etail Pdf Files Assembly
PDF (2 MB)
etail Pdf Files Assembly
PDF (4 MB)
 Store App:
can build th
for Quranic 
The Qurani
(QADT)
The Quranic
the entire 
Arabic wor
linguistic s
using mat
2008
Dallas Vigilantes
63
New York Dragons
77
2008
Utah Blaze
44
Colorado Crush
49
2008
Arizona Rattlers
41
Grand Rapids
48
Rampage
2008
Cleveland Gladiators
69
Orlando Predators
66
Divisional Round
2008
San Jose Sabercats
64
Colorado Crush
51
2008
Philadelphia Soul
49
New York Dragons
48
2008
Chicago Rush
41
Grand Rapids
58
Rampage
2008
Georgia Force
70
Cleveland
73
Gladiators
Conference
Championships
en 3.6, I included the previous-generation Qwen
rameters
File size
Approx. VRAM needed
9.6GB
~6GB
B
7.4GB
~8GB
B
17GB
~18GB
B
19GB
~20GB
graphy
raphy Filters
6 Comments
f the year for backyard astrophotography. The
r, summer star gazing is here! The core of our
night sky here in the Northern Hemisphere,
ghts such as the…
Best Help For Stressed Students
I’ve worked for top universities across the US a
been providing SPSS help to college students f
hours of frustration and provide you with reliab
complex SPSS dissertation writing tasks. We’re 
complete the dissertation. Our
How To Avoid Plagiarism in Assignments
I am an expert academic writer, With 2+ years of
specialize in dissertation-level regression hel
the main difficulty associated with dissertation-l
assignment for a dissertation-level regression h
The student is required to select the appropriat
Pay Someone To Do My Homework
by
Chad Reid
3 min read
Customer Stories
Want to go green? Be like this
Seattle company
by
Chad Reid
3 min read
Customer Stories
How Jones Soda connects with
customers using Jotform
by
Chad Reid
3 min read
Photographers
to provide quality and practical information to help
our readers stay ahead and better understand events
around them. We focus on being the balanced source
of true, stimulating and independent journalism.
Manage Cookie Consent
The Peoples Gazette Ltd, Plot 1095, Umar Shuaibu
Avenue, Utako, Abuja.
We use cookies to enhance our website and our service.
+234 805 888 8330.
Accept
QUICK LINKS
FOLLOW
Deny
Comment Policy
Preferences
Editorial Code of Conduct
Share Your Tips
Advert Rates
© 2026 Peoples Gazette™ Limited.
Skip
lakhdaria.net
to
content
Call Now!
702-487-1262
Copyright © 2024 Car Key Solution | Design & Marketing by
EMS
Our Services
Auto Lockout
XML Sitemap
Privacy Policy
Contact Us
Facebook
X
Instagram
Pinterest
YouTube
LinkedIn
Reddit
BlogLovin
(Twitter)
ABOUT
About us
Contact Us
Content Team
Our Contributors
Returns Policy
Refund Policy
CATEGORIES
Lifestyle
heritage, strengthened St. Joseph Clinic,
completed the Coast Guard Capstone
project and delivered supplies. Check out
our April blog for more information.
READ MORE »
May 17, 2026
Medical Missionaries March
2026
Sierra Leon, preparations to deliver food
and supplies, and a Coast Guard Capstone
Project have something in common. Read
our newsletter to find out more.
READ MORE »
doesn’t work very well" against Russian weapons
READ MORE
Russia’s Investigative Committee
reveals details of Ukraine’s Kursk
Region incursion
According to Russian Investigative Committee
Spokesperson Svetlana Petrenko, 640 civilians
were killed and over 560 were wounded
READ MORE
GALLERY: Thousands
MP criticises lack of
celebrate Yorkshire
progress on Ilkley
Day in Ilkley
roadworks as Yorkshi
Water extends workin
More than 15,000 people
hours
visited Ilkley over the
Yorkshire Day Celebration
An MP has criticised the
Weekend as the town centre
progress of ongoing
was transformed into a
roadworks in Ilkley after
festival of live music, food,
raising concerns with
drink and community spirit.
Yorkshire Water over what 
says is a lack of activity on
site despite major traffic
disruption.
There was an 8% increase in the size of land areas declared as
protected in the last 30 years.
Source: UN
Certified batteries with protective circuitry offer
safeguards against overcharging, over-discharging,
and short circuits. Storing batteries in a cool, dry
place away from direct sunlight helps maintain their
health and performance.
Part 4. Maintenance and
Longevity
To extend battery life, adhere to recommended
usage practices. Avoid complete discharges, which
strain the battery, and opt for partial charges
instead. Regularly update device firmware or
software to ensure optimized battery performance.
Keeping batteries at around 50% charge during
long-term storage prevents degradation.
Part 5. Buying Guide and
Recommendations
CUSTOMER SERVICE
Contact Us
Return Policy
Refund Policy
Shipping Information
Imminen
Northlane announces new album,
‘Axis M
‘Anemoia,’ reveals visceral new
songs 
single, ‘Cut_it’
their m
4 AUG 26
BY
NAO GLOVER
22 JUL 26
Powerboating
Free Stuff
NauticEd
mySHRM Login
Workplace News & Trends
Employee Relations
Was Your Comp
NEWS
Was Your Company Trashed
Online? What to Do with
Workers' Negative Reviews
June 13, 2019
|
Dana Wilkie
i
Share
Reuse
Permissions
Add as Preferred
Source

• • • • •

The records above are to be given again in full, exactly.

■ **Answer for the task**:
etail Pdf Files Assembly
PDF (2 MB)
etail Pdf Files Assembly
PDF (4 MB)
 Store App:
can build th
for Quranic 
The Qurani
(QADT)
The Quranic
the entire 
Arabic wor
linguistic s
using mat
2008
Dallas Vigilantes
63
New York Dragons
77
2008
Utah Blaze
44
Colorado Crush
49
2008
Arizona Rattlers
41
Grand Rapids
48
Rampage
2008
Cleveland Gladiators
69
Orlando Predators
66
Divisional Round
2008
San Jose Sabercats
64
Colorado Crush
51
2008
Philadelphia Soul
49
New York Dragons
48
2008
Chicago Rush
41
Grand Rapids
58
Rampage
2008
Georgia Force
70
Cleveland
73
Gladiators
Conference
Championships
en 3.6, I included the previous-generation Qwen
rameters
File size
Approx. VRAM needed
9.6GB
~6GB
B
7.4GB
~8GB
B
17GB
~18GB
B
19GB
~20GB
graphy
raphy Filters
6 Comments
f the year for backyard astrophotography. The
r, summer star gazing is here! The core of our
night sky here in the Northern Hemisphere,
ghts such as the…
Best Help For Stressed Students
I’ve worked for top universities across the US a
been providing SPSS help to college students f
hours of frustration and provide you with reliab
complex SPSS dissertation writing tasks. We’re 
complete the dissertation. Our
How To Avoid Plagiarism in Assignments
I am an expert academic writer, With 2+ years of
specialize in dissertation-level regression hel
the main difficulty associated with dissertation-l
assignment for a dissertation-level regression h
The student is required to select the appropriat
Pay Someone To Do My Homework
by
Chad Reid
3 min read
Customer Stories
Want to go green? Be like this
Seattle company
by
Chad Reid
3 min read
Customer Stories
How Jones Soda connects with
customers using Jotform
by
Chad Reid
3 min read
Photographers
to provide quality and practical information to help
our readers stay ahead and better understand events
around them. We focus on being the balanced source
of true, stimulating and independent journalism.
Manage Cookie Consent
The Peoples Gazette Ltd, Plot 1095, Umar Shuaibu
Avenue, Utako, Abuja.
We use cookies to enhance our website and our service.
+234 805 888 8330.
Accept
QUICK LINKS
FOLLOW
Deny
Comment Policy
Preferences
Editorial Code of Conduct
Share Your Tips
Advert Rates
© 2026 Peoples Gazette™ Limited.
Skip
lakhdaria.net
to
content
Call Now!
702-487-1262
Copyright © 2024 Car Key Solution | Design & Marketing by
EMS
Our Services
Auto Lockout
XML Sitemap
Privacy Policy
Contact Us
Facebook
X
Instagram
Pinterest
YouTube
LinkedIn
Reddit
BlogLovin
(Twitter)
ABOUT
About us
Contact Us
Content Team
Our Contributors
Returns Policy
Refund Policy
CATEGORIES
Lifestyle
heritage, strengthened St. Joseph Clinic,
completed the Coast Guard Capstone
project and delivered supplies. Check out
our April blog for more information.
READ MORE »
May 17, 2026
Medical Missionaries March
2026
Sierra Leon, preparations to deliver food
and supplies, and a Coast Guard Capstone
Project have something in common. Read
our newsletter to find out more.
READ MORE »
doesn’t work very well" against Russian weapons
READ MORE
Russia’s Investigative Committee
reveals details of Ukraine’s Kursk
Region incursion
According to Russian Investigative Committee
Spokesperson Svetlana Petrenko, 640 civilians
were killed and over 560 were wounded
READ MORE
GALLERY: Thousands
MP criticises lack of
celebrate Yorkshire
progress on Ilkley
Day in Ilkley
roadworks as Yorkshi
Water extends workin
More than 15,000 people
hours
visited Ilkley over the
Yorkshire Day Celebration
An MP has criticised the
Weekend as the town centre
progress of ongoing
was transformed into a
roadworks in Ilkley after
festival of live music, food,
raising concerns with
drink and community spirit.
Yorkshire Water over what 
says is a lack of activity on
site despite major traffic
disruption.
There was an 8% increase in the size of land areas declared as
protected in the last 30 years.
Source: UN
Certified batteries with protective circuitry offer
safeguards against overcharging, over-discharging,
and short circuits. Storing batteries in a cool, dry
place away from direct sunlight helps maintain their
health and performance.
Part 4. Maintenance and
Longevity
To extend battery life, adhere to recommended
usage practices. Avoid complete discharges, which
strain the battery, and opt for partial charges
instead. Regularly update device firmware or
software to ensure optimized battery performance.
Keeping batteries at around 50% charge during
long-term storage prevents degradation.
Part 5. Buying Guide and
Recommendations
CUSTOMER SERVICE
Contact Us
Return Policy
Refund Policy
Shipping Information
Imminen
Northlane announces new album,
‘Axis M
‘Anemoia,’ reveals visceral new
songs 
single, ‘Cut_it’
their m
4 AUG 26
BY
NAO GLOVER
22 JUL 26
Powerboating
Free Stuff
NauticEd
mySHRM Login
Workplace News & Trends
Employee Relations
Was Your Comp
NEWS
Was Your Company Trashed
Online? What to Do with
Workers' Negative Reviews
June 13, 2019
|
Dana Wilkie
i
Share
Reuse
Permissions
Add as Preferred
Source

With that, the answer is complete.